Dan zitten we aan een tafeltje en ik zit naast het wazige raam (bekleedt met folie zodat je er niet doorheen kan kijken). Er springt plots een barst in in de vorm van een half rondje met hoekige uitlopers. Ik wijs er naar en roep verwoed uit dat dit hét bewijs is, maar ik word nog steeds niet geloofd.

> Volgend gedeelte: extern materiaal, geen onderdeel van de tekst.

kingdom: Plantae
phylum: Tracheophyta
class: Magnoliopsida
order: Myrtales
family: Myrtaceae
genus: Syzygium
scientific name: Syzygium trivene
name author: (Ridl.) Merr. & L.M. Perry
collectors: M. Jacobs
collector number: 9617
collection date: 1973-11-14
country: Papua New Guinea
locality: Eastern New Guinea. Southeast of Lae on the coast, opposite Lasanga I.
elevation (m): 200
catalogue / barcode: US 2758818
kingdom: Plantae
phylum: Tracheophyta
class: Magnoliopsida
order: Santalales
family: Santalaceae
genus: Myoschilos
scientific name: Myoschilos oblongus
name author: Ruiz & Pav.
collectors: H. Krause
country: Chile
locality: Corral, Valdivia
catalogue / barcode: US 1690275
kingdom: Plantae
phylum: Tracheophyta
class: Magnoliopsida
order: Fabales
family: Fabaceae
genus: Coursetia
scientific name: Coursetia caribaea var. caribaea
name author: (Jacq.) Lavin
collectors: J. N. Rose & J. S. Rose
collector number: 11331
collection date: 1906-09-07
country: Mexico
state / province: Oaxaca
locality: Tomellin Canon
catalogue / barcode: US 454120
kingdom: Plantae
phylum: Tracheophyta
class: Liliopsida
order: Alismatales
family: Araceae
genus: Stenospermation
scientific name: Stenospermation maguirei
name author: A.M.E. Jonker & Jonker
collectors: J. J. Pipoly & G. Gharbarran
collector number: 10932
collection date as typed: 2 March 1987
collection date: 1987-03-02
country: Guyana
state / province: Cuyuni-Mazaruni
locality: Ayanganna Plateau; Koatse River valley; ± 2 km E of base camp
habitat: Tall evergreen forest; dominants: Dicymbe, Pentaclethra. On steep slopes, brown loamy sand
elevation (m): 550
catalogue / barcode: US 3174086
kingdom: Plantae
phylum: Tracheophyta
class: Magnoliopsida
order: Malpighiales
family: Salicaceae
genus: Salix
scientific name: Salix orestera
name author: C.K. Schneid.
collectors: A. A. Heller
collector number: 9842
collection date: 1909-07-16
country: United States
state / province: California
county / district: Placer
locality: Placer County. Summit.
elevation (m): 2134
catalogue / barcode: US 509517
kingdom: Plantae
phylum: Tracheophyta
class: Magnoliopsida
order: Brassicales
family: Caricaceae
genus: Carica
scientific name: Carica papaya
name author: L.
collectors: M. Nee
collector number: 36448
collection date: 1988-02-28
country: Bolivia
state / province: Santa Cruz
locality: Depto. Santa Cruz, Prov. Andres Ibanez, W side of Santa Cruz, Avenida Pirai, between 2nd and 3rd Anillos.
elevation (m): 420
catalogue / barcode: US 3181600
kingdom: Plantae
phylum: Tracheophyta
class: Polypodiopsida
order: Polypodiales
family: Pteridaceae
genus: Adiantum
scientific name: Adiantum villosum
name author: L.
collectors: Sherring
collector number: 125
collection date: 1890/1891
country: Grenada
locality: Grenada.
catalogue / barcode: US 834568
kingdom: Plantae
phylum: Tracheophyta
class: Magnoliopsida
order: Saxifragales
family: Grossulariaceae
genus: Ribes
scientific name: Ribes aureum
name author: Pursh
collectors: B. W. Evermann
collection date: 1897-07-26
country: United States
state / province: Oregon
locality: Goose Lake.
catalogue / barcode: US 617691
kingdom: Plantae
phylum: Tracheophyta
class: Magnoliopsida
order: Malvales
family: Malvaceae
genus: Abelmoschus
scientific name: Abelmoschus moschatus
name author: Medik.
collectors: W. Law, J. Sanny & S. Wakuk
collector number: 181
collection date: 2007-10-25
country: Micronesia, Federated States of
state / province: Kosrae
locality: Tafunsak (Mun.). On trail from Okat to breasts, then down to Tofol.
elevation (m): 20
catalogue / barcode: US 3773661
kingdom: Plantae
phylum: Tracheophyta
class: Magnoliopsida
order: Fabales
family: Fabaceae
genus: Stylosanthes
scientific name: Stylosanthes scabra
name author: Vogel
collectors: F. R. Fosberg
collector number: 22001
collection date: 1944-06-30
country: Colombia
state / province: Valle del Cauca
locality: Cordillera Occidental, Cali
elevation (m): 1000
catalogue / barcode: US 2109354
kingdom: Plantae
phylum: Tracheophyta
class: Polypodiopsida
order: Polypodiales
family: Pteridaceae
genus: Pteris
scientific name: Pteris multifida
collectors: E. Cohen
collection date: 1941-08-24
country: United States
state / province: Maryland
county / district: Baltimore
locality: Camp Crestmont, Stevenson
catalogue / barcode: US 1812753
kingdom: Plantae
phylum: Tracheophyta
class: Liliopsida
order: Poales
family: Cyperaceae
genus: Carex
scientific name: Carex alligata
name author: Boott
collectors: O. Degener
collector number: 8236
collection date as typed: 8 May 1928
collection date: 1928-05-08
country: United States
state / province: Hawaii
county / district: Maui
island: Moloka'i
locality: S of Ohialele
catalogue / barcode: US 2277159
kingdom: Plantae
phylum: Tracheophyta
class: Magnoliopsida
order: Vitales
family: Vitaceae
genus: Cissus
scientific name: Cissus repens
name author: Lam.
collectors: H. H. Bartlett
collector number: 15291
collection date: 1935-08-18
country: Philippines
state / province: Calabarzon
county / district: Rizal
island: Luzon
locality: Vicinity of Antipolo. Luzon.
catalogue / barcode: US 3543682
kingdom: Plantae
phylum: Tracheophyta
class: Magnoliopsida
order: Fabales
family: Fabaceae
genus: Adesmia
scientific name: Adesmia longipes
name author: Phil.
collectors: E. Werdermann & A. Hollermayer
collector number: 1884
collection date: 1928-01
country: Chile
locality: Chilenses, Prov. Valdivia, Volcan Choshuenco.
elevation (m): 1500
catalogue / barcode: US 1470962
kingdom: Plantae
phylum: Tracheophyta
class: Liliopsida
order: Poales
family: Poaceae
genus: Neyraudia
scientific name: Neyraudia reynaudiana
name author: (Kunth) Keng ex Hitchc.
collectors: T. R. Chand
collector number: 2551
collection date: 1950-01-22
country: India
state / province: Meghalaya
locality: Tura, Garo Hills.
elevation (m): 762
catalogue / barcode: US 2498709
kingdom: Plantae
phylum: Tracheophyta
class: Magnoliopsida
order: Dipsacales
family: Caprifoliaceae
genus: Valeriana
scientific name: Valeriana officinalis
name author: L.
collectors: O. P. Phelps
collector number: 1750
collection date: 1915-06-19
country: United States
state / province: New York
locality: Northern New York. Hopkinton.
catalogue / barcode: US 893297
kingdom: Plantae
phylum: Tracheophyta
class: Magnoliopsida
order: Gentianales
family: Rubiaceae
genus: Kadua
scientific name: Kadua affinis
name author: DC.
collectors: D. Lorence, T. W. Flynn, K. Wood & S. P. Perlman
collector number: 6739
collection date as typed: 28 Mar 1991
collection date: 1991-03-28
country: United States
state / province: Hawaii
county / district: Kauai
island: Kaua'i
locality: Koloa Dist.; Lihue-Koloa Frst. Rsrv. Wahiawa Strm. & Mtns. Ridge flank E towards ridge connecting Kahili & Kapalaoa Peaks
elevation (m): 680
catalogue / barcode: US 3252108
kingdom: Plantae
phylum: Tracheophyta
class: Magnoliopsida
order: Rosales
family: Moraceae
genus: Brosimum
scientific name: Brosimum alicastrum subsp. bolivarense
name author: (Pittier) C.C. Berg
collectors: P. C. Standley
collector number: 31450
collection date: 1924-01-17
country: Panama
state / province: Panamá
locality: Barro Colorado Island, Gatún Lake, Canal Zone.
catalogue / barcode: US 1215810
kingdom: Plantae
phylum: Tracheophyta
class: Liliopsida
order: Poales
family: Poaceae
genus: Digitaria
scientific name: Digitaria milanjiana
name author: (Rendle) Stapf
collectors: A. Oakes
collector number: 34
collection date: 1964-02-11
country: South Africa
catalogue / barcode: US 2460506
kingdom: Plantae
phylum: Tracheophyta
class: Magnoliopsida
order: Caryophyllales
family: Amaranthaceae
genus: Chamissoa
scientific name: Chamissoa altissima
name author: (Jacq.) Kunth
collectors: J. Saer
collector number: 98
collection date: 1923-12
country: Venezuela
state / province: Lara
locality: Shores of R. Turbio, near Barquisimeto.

Bij een loods denk ik aan opslag, en een oude loods staat volgens mij dus voor oude herinneringen. Het is echter omgebouwd tot een sfeervol restaurant, dus ik vermoed dat er een transformatie gaande is over die oude herinneringen. Dan duikt de geest van mijn vader op (ik heb al een tijdje geen contact met mijn vader). Hij wilt iets duidelijk maken aan mijn moeder – het heeft te maken met die oude herinneringen. Mijn moeder gelooft er niet in.
De tafel staat voor sociale verbindingen en het zou vast niet voor niets zijn dat ik aan tafel zit met in totaal drie vrouwen. Ik zit naast een wazig raam waar je niet doorheen kan kijken: mijn blik is vertroebelt/ik heb geen heldere kijk op de situatie(s). Er springt een barst in, dus je zou kunnen zeggen dat de situatie is gebarsten (HA!) of uit de hand is gelopen. De vorm van de barst doet er vast aan toe aan betekenis, maar die weet ik niet. Ik verwijs verwoed naar die barst, duidelijk makend dat ik er nu écht iets aan moet doen. Tijd voor actie?